INSTRUCTION » Copy each of the rows below word for word, leaving out the pictures.

THE RECORDS »
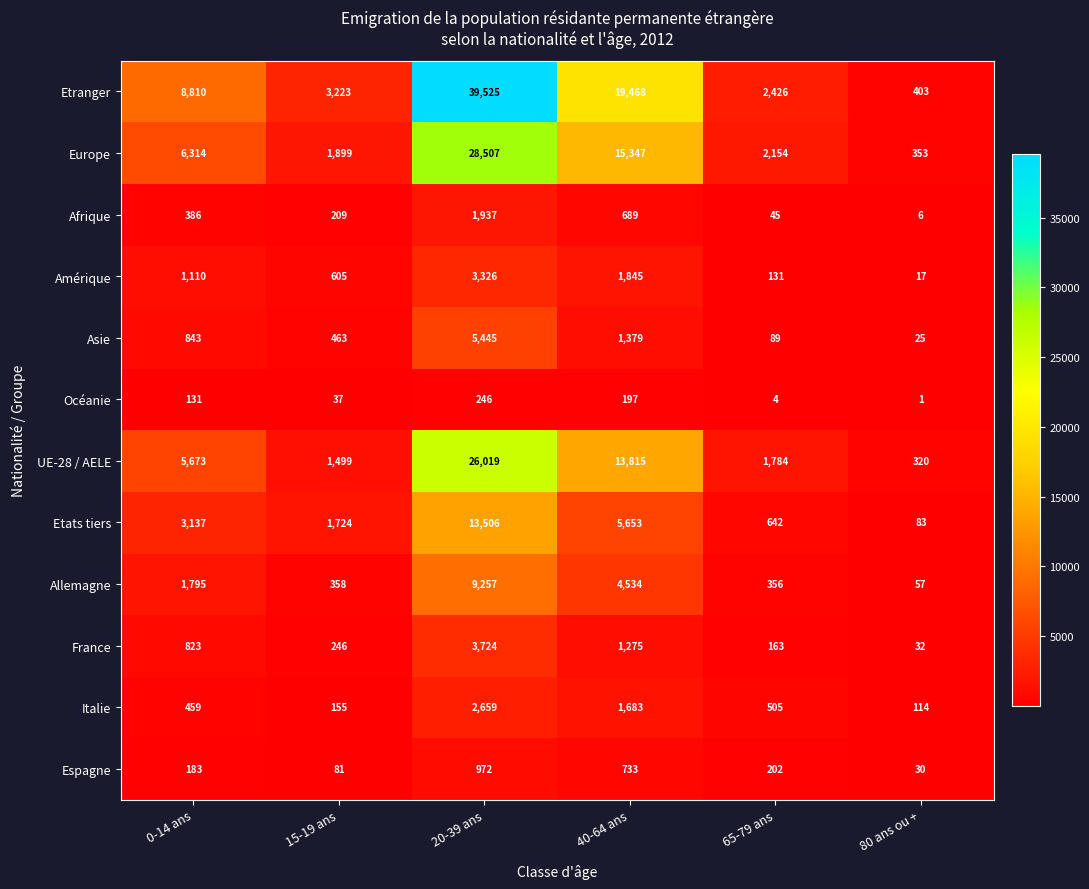

At which label is Etats tiers closest to 6794?

40-64 ans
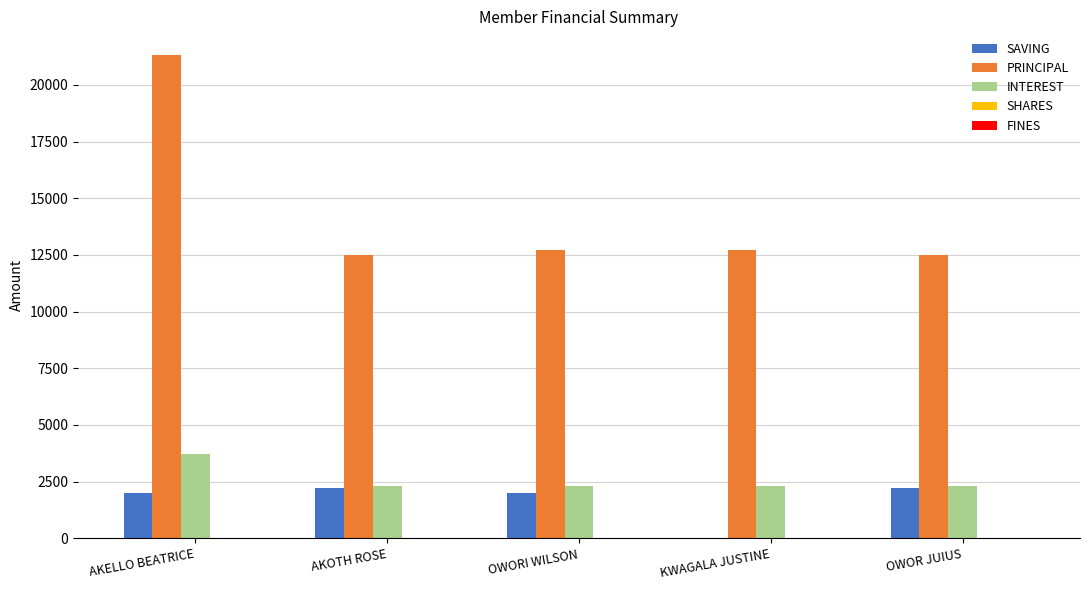

The PRINCIPAL series shows 12700 at OWORI WILSON. True or false?

True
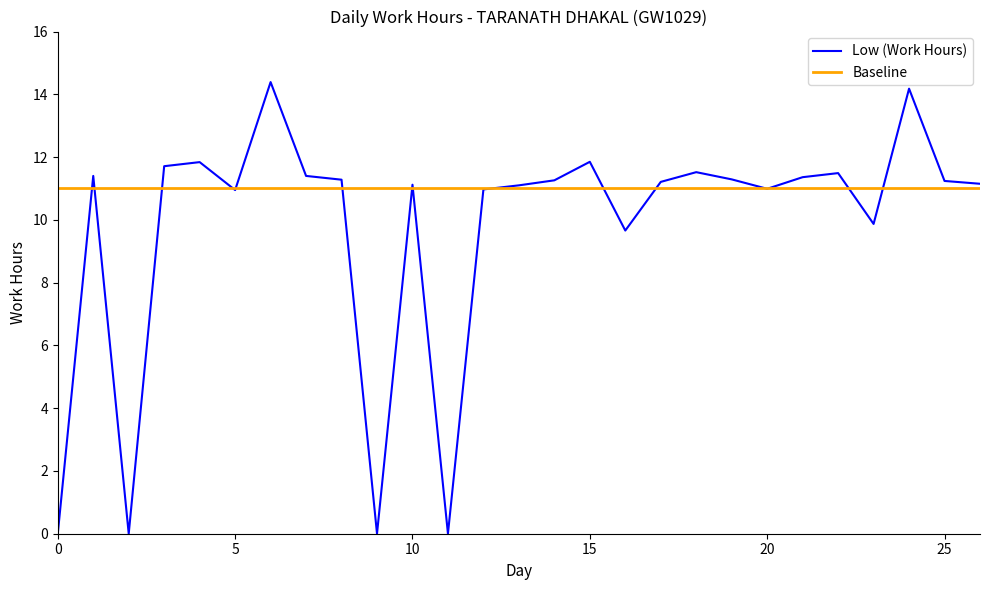

Which series has the largest range (max minus min)?

Low (Work Hours)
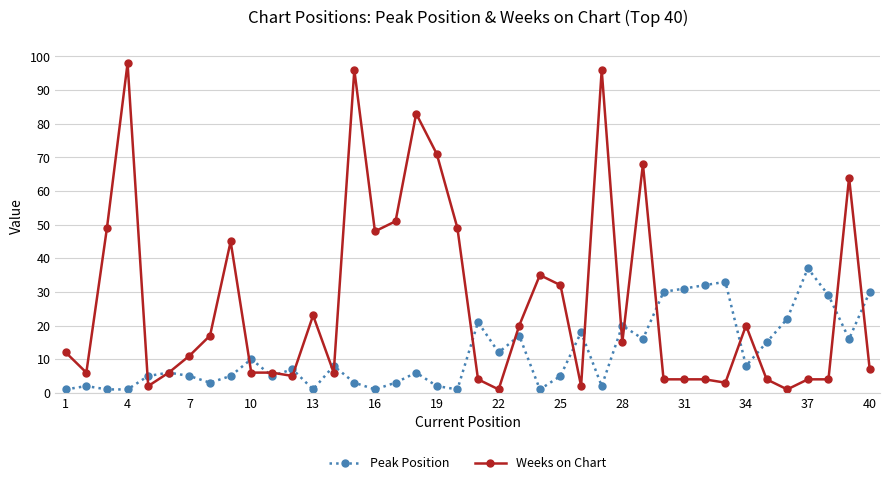

Which series has the largest total across all categories?

Weeks on Chart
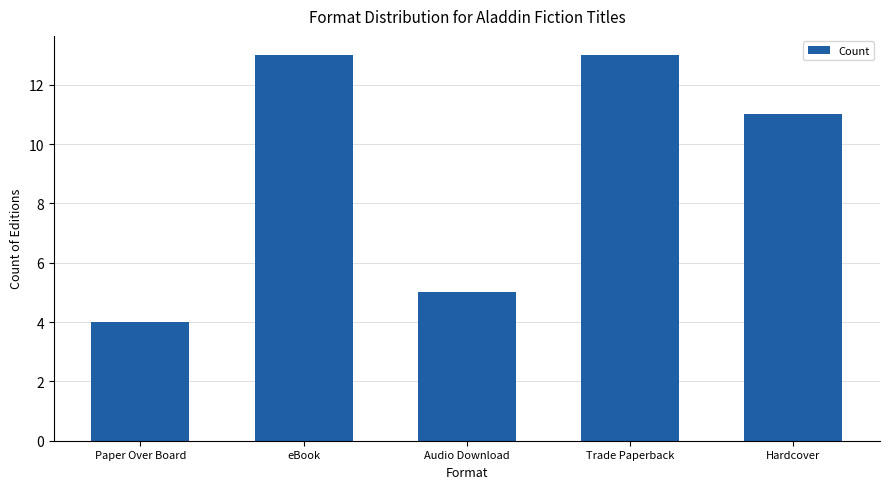

Reading right to left, transcribe all the data shown in this chart.

11	13	5	13	4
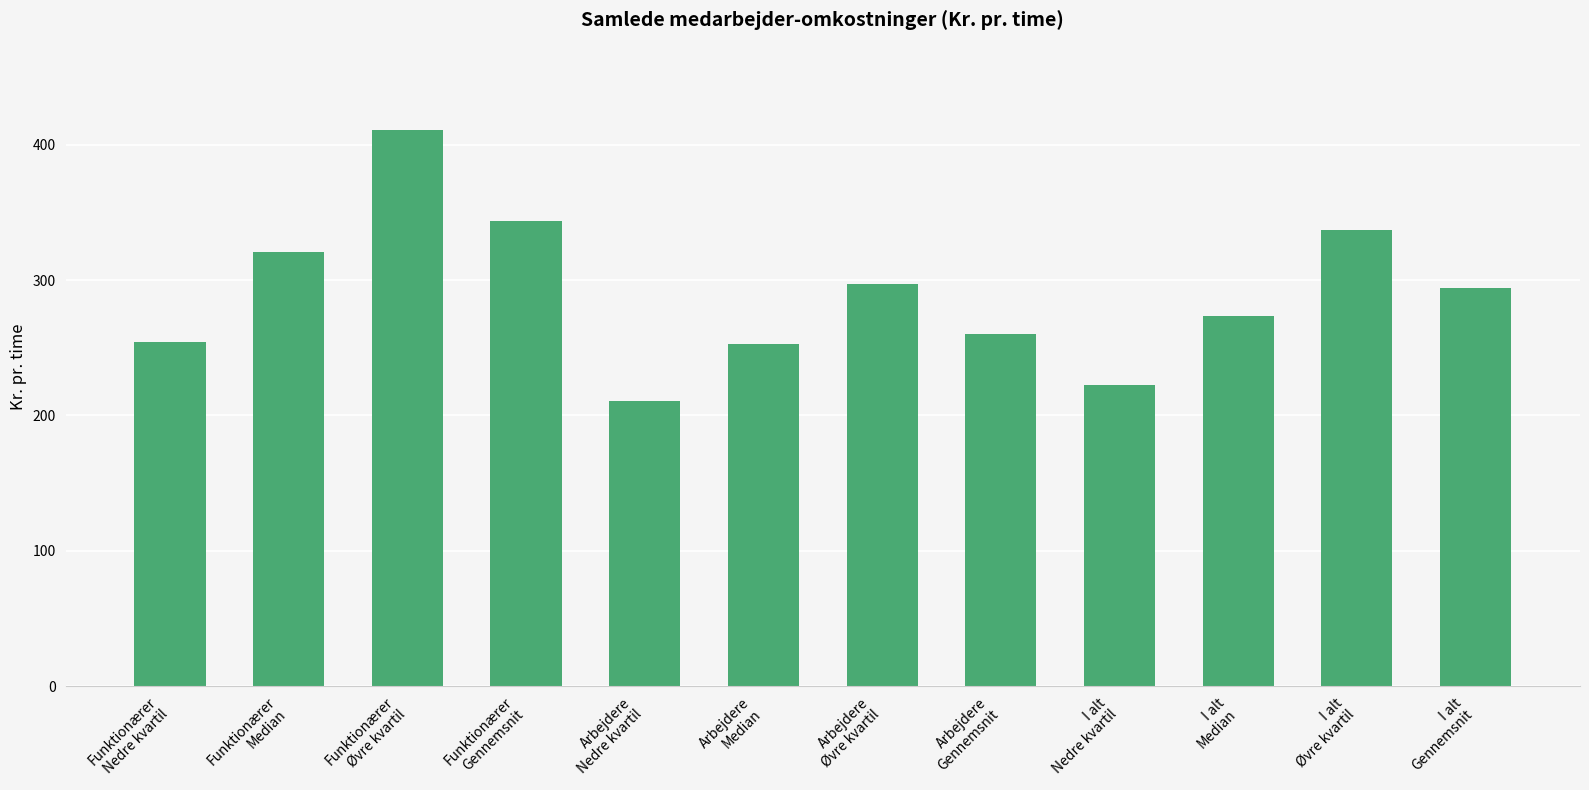

Does the chart contain stacked bars?

No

OUTPUT FOR THIS EXERCISE »
At which label is Etats tiers closest to 6794?

40-64 ans

The PRINCIPAL series shows 12700 at OWORI WILSON. True or false?

True

Which series has the largest range (max minus min)?

Low (Work Hours)

Which series has the largest total across all categories?

Weeks on Chart

Reading right to left, transcribe all the data shown in this chart.

11	13	5	13	4

Does the chart contain stacked bars?

No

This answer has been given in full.